■ Exercise
Reproduce every text line of the records below word for word, leaving out the pictures.

━━━ Extracted entries

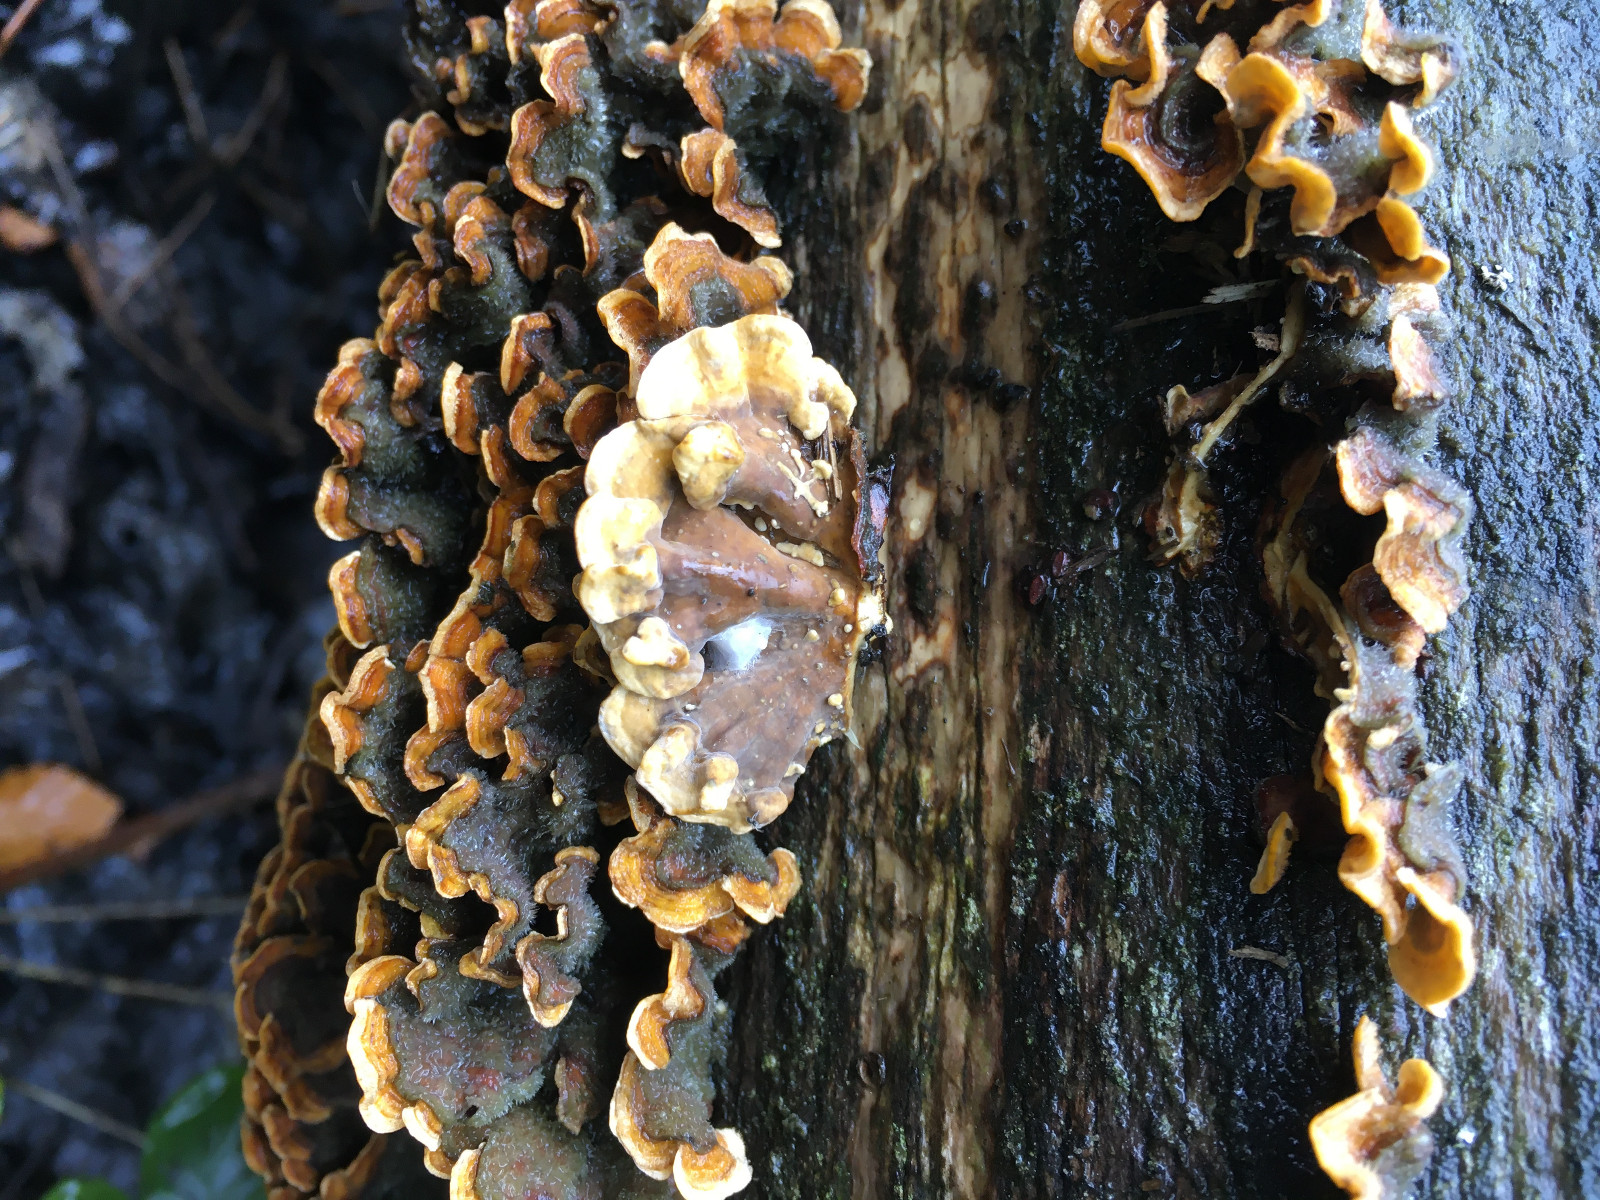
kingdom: Fungi
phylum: Basidiomycota
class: Agaricomycetes
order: Russulales
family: Stereaceae
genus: Stereum
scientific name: Stereum hirsutum
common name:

━━━━━━

■ Answer
kingdom: Fungi
phylum: Basidiomycota
class: Agaricomycetes
order: Russulales
family: Stereaceae
genus: Stereum
scientific name: Stereum hirsutum
common name:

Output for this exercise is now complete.